Configuring Bypass of Anti-Parsing Protection for 1C-Bitrix

A data source updated its protection — and the parser that had been working for months stopped retrieving content. Instead of HTML with prices, the page returns a CAPTCHA, JavaScript challenge, or empty body. This is the reality of industrial parsing: defense systems evolve, and parsers must adapt. Let's review the main types of protections and technical approaches to handling them.

Types of Protections and Their Indicators

JavaScript Challenge (Cloudflare, DataDome). The server returns HTTP 503 with JS code that must execute in the browser and set a cookie cf_clearance or datadome. Indicator: body contains <noscript> and window._cf_chl_opt or similar obfuscated script.

Rate Limiting. HTTP 429 or 403 after N requests per period. Can be by IP, by cookie-session, or by fingerprint. Indicator: requests work the first few minutes, then get blocked.

Browser Fingerprinting. The server checks TLS fingerprint (JA3), HTTP header order, presence of JavaScript API (navigator, canvas). Regular cURL with default settings has a characteristic JA3 that differs from browser fingerprints.

Honeypot Links. Links hidden via CSS (display:none, visibility:hidden) that only bots click. Navigating to such a link results in instant IP ban.

Headless Browser for JavaScript Challenge

When the source requires JS execution, Bitrix HttpClient is powerless — it doesn't execute JavaScript. Solution — headless browser.

Puppeteer / Playwright run as a separate service (Node.js), with the Bitrix parser calling it via HTTP API. Scheme:

  1. PHP-parser sends URL to internal service: http://localhost:3000/render?url=...
  2. Node.js-service opens the page in Chromium, waits for JS execution, retrieves cookies and rendered HTML.
  3. Returns HTML and cookies to PHP.
  4. PHP-parser uses the obtained cookies for subsequent requests via regular HttpClient — JS Challenge provides a cookie for 15-30 minutes.

This avoids running each request through a browser (slow and resource-intensive) and instead gets a "pass" once and uses it for a series of regular HTTP requests.

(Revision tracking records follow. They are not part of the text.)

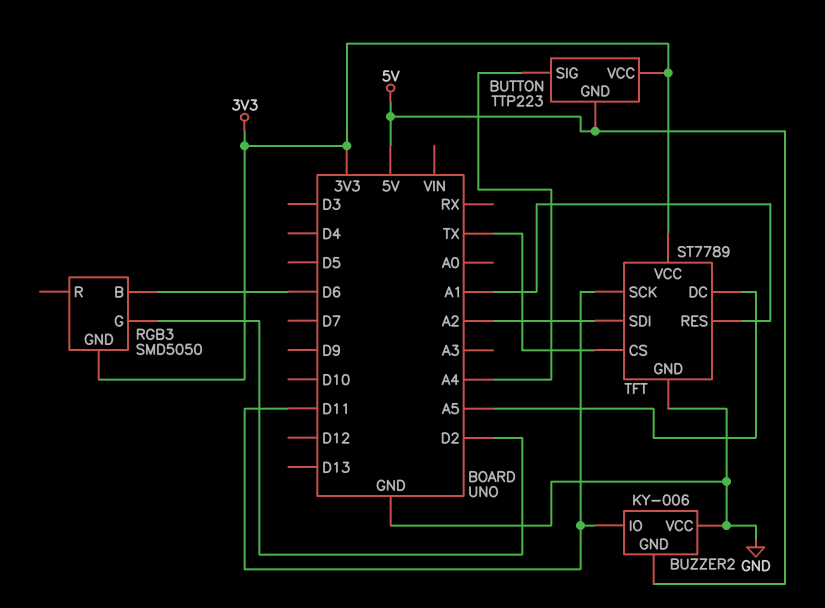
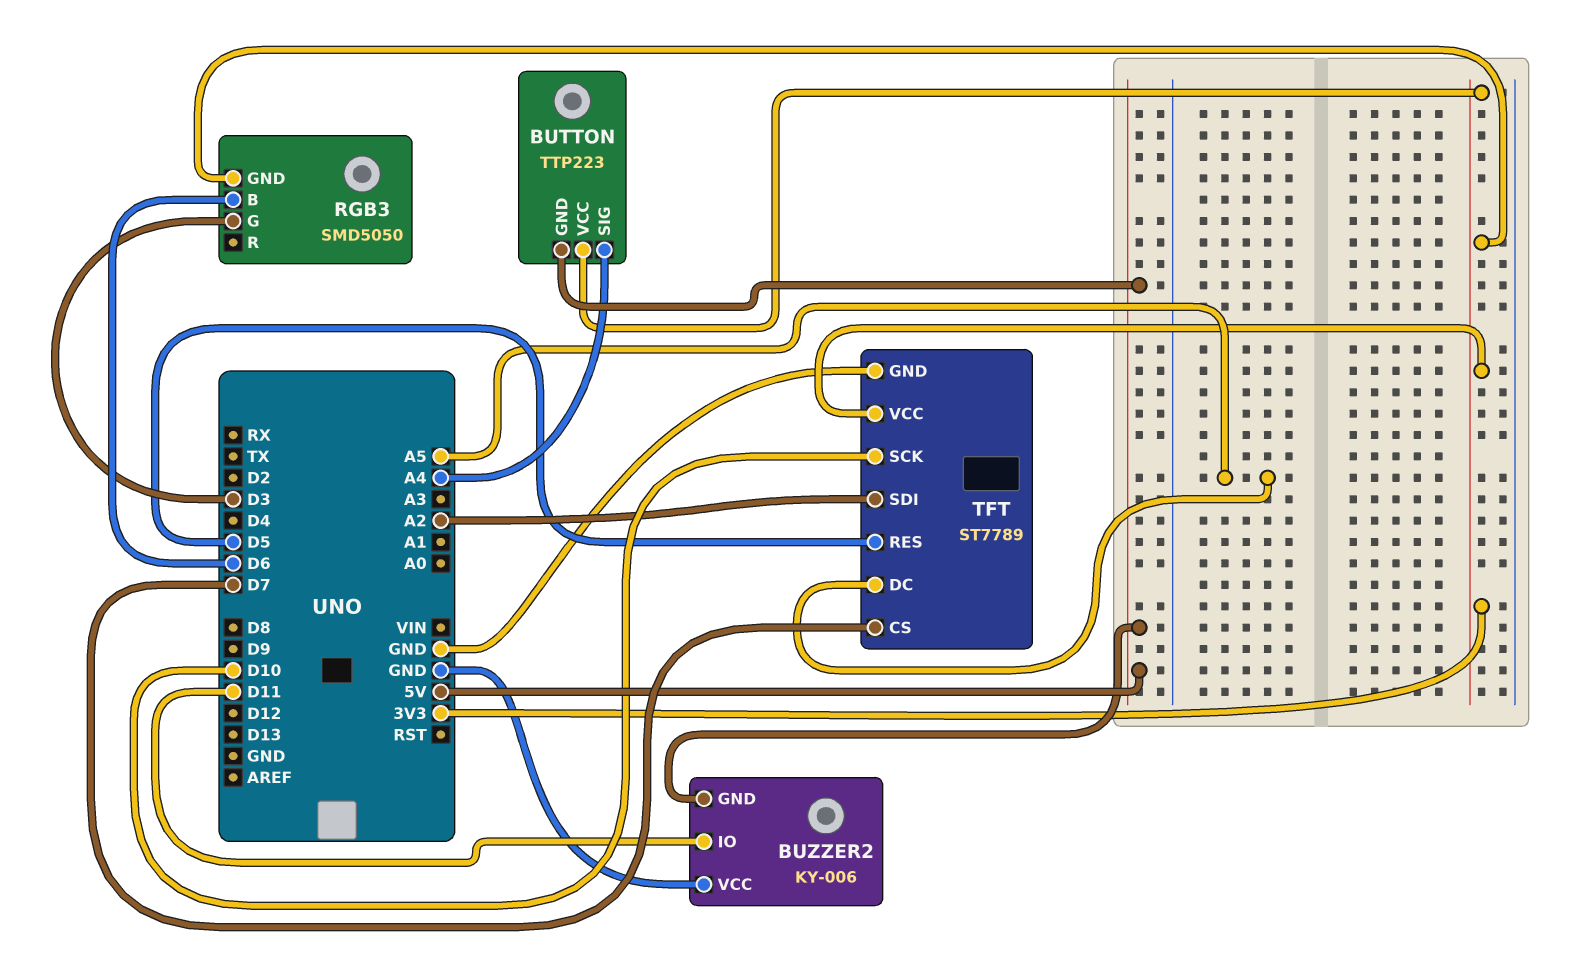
RGB3 pin G: D2 -> D3
TFT pin CS: TX -> D7
TFT pin RES: A1 -> D5
TFT pin SCK: D11 -> D10

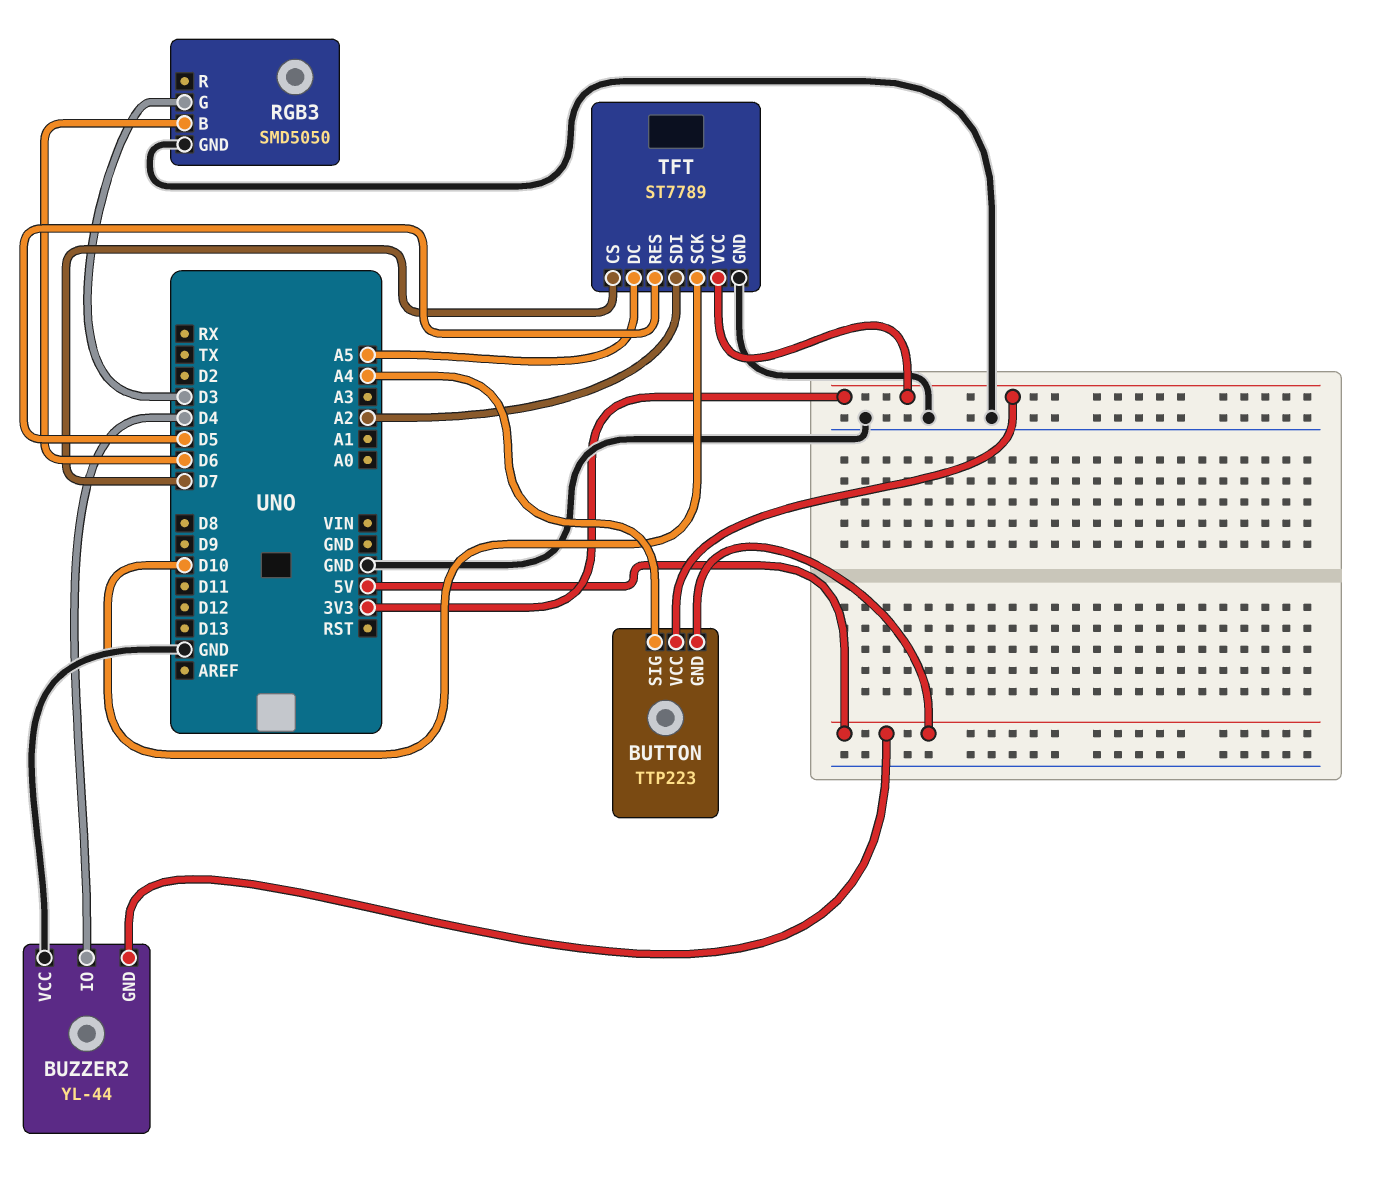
BUZZER2: KY-006 -> YL-44
BUZZER2 pin IO: D11 -> D4
RGB3 pin GND: 3V3 -> GND

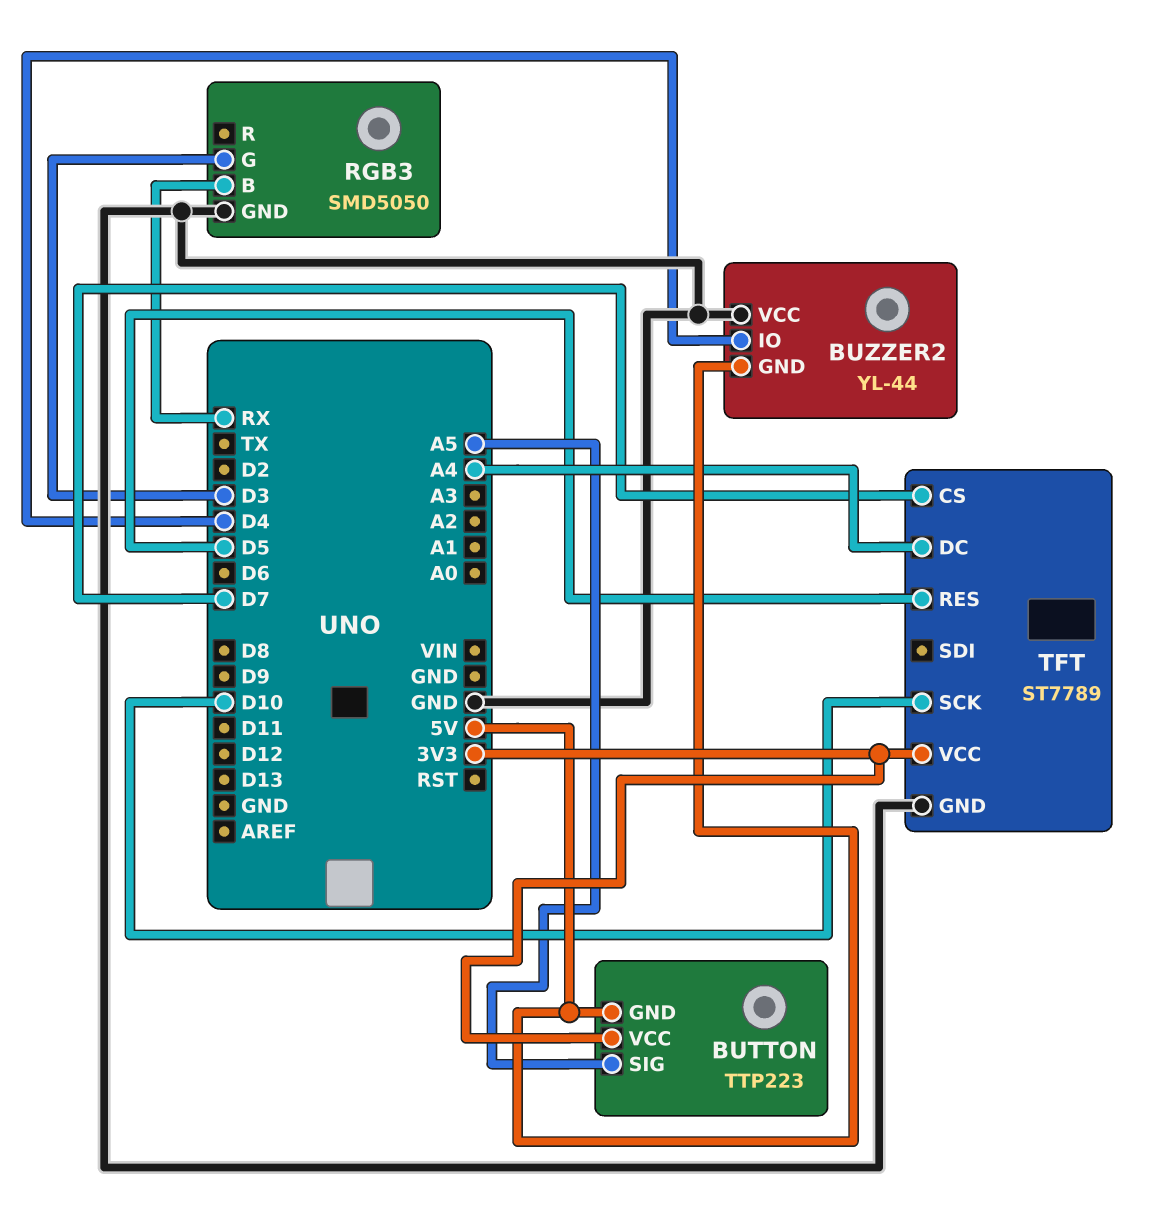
BUTTON pin SIG: A4 -> A5
RGB3 pin B: D6 -> RX
TFT pin DC: A5 -> A4
TFT pin SDI: A2 -> none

Important: headless browser must be masked. Standard Puppeteer is detected by navigator.webdriver = true, absence of plugins, characteristic window sizes. Use puppeteer-extra with stealth plugin or equivalent for Playwright.

TLS Fingerprint Rotation

To bypass fingerprinting, it's not enough to rotate IP. You must rotate TLS fingerprint. In PHP/cURL this is done via options:

  • CURLOPT_SSLVERSION — sets TLS version.
  • CURLOPT_SSL_CIPHER_LIST — sets cipher order, forming JA3.

The curl-impersonate library (cURL fork) allows emulating TLS fingerprints of specific browsers (Chrome, Firefox, Safari). Installed on the server as a replacement for standard cURL.

CAPTCHA Handling

If the source shows CAPTCHA, options are:

  • Recognition Service (2Captcha, Anti-Captcha) — parser sends image, receives answer via API, submits in form. Cost: $2-3 per 1000 solutions. Delay: 10-30 seconds.
  • Reduce Frequency — often CAPTCHA appears as a reaction to rate limiting. Reducing request frequency and rotating proxies may eliminate CAPTCHA entirely.

Integration with 2Captcha from PHP-parser:

$taskId = file_get_contents("http://2captcha.com/in.php?key={$apiKey}&method=base64&body=" . base64_encode($captchaImage));
// Waiting for solution (polling)
$result = file_get_contents("http://2captcha.com/res.php?key={$apiKey}&action=get&id={$taskId}");

Honeypot Protection

Before following a link, check computed styles of the element: display, visibility, opacity, position (outside viewport). If parser works via DOM (DOMDocument in PHP), check inline-styles and classes. If via headless-browser — use getComputedStyle() to verify visibility.

What We Configure in One Day

  1. Diagnosis of protection type on specific source.
  2. Setup of headless-renderer (if JS Challenge) or header rotation (if fingerprinting).
  3. Integration with Bitrix parser — retrieval of cookies/HTML.
  4. Testing on real source, fine-tuning delays.
  5. Documentation of protection behavior for further support.